First, open the menu and add the Ambient Occlusion effect from the Effect … list. This effect works the same as the shader of the same name that can be applied in a material’s channels. However, applying the effect here will result in all scene objects automatically being affected. Set the Maximum Ray Length value to 1000 - this value is most effective for our particular scene. Also, reduce the Contrast value to -20%, which will avoid generating areas that are too dark.
Finally, enable the Evaluate Transparency option. This will ensure that objects in the room that have transparent materials will be properly evaluated by Ambient Occlusion when it darkens certain regions. The result is shown in the image below. The top of the image shows the scene rendered without Ambient Occlusion being enabled; the bottom of the image shows the scene rendered with Ambient Occlusion enabled. The difference can be seen in particular beneath the sofa and the sofa table. These objects no longer look as if they are "floating" over the floor. The region around the door and the elements around the television have much more depth. Nevertheless, the ceiling and walls are still lit too brightly and this is what we will turn our attention to next.
We will now add another effect from the Effect … menu - Color Mapping. Color Mapping will redistribute the light in the scene so that values greater than 100% will not be generated. What makes this possible is the fact that Cinema 4D renders with a 32-bit color depth, even if the image is subsequently saved at only 8 or 16-bit color depth. By manually modifying the Color Mapping parameters, regions that are too dark or too bright can be adjusted accordingly. At the top of the image below you can see the settings used for our scene.

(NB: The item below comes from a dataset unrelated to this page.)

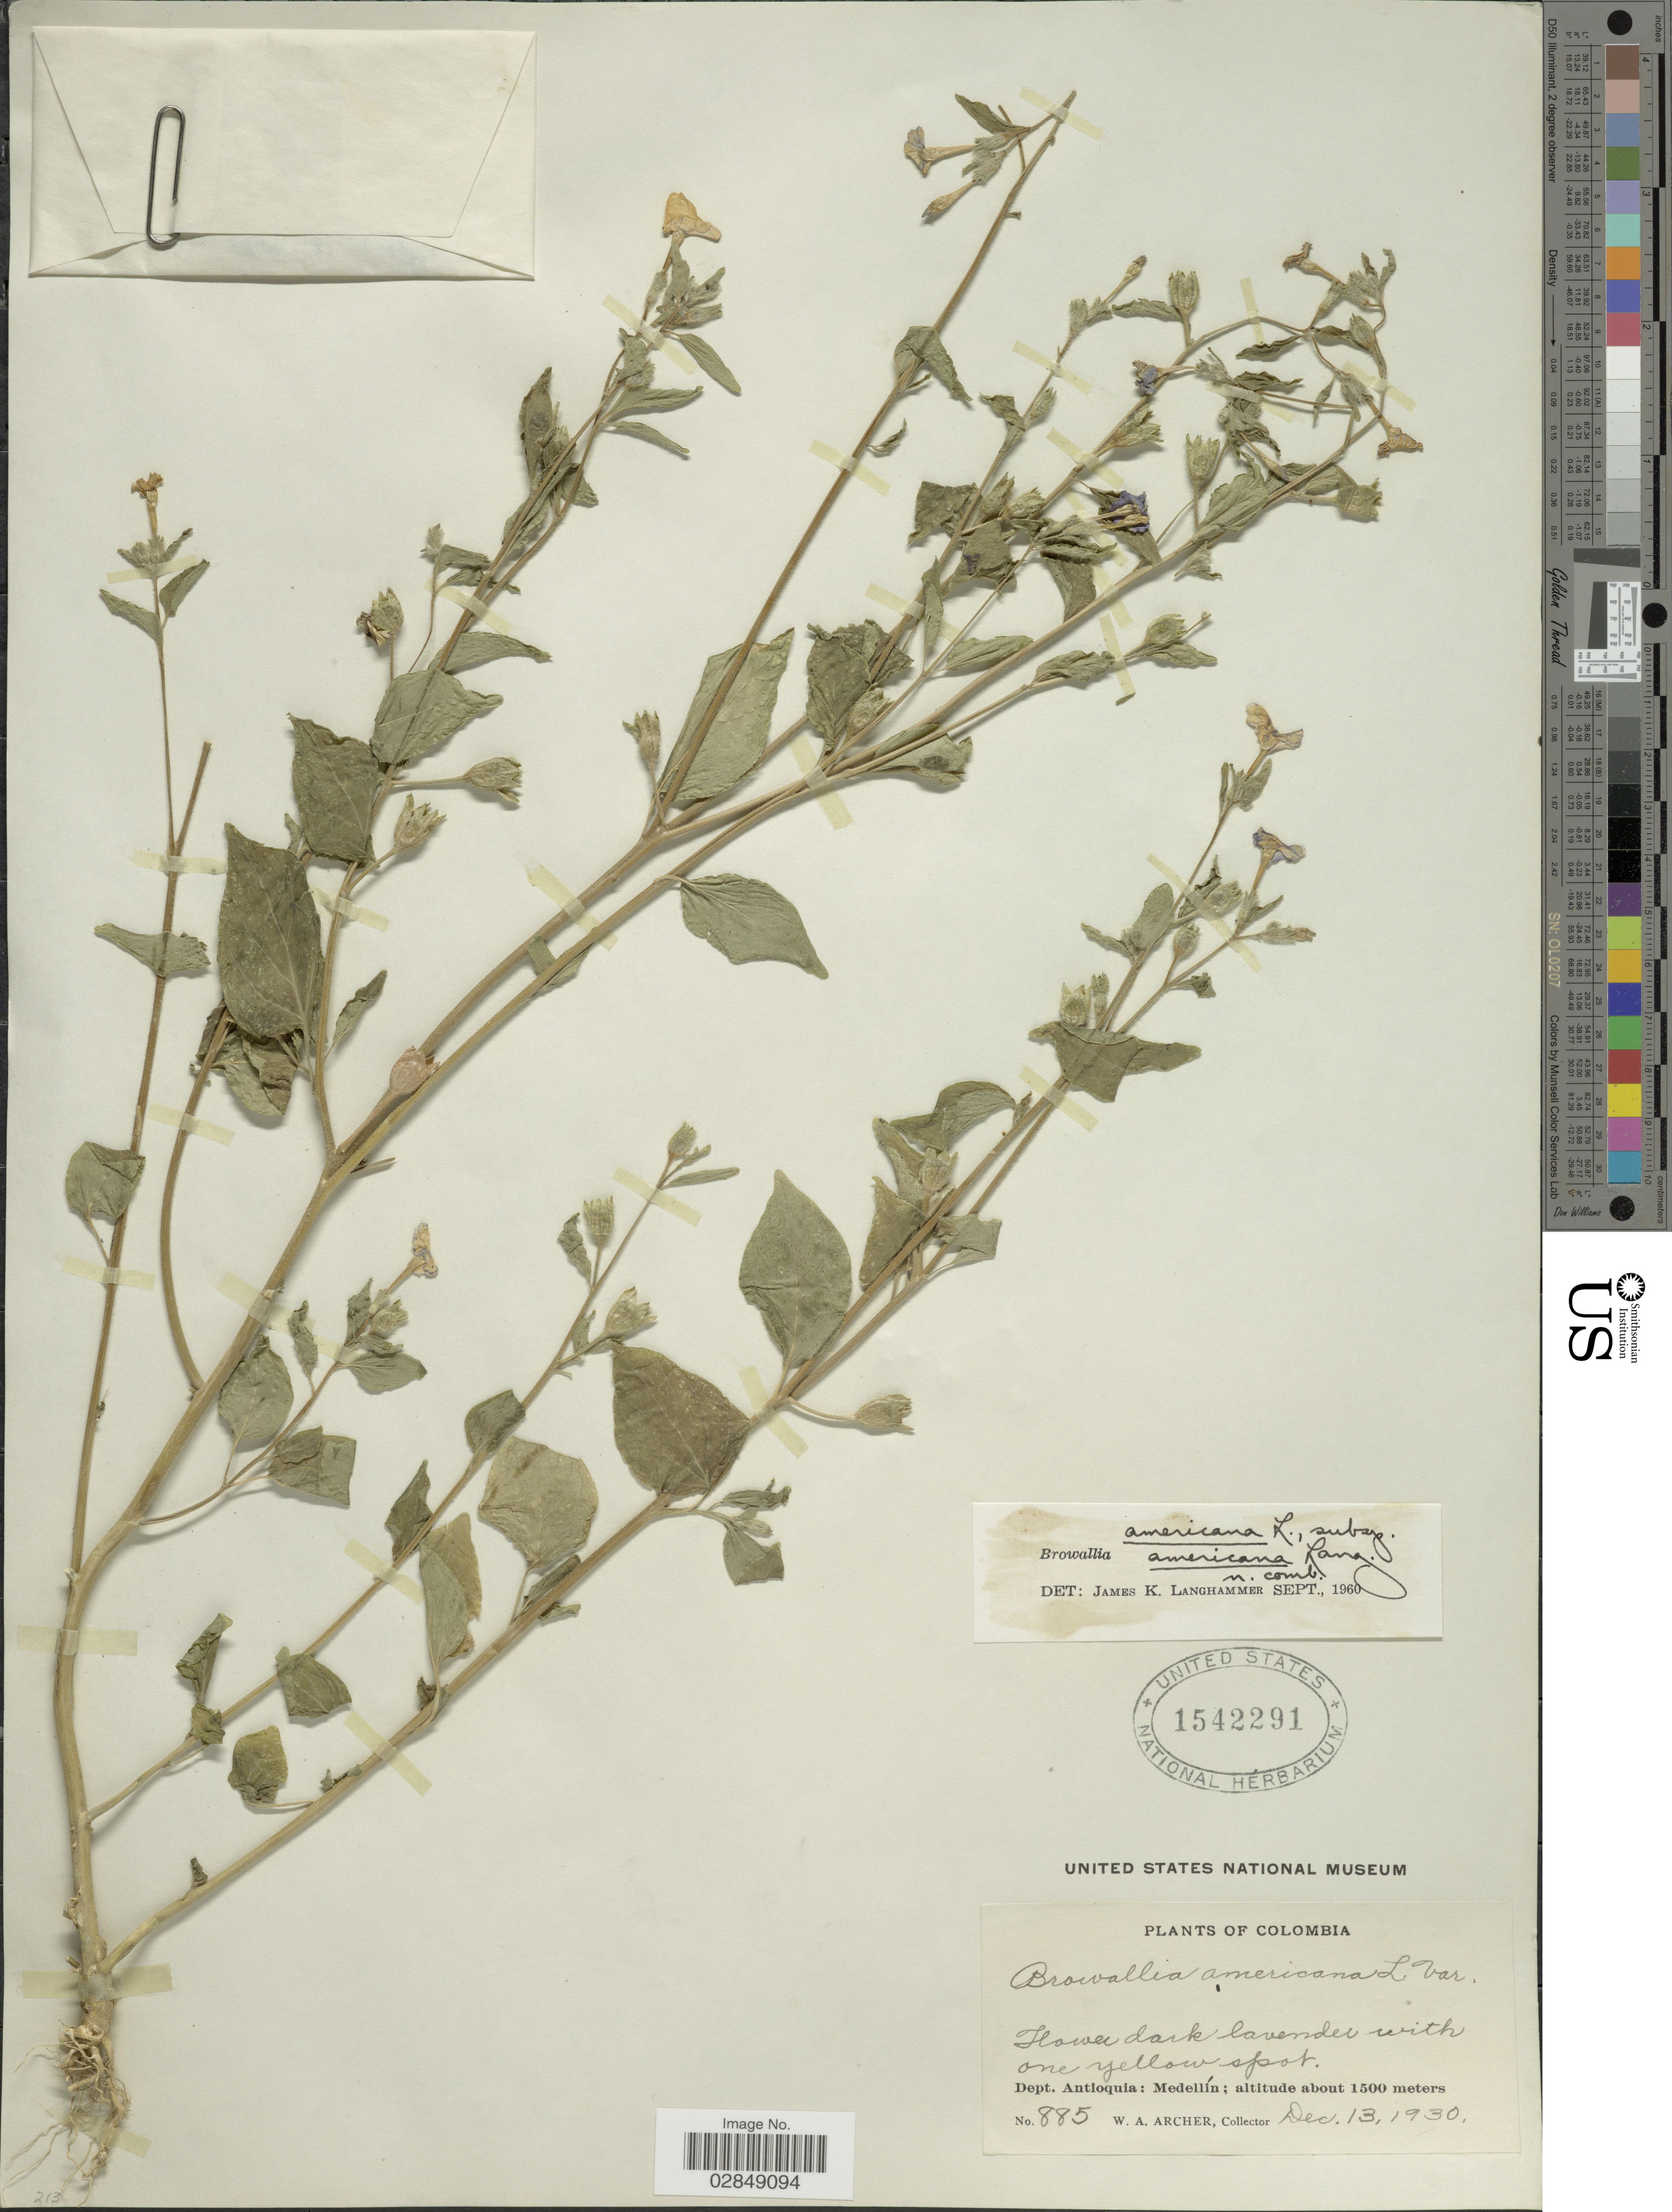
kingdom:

As a rule, the Exponential and HSV Model options should be enabled when applying the Color Mapping effect. These will create a natural falloff of brightness and maintain color values when brightness values are adapted. The Affect Background option on the other hand should remain disabled. This option is only relevant if you want to adjust the brightness of an image projected onto a Sky or Background object. The remaining two settings are for multiplying dark and bright image regions, respectively. A Dark Multiplier value greater than 1 will increase the rendered image’s brightness; conversely the Bright Multiplier setting can be used to darken the image. The results of the modified Multiplier settings can be seen at the bottom of the previous image.
We have now successfully textured and illuminated our room.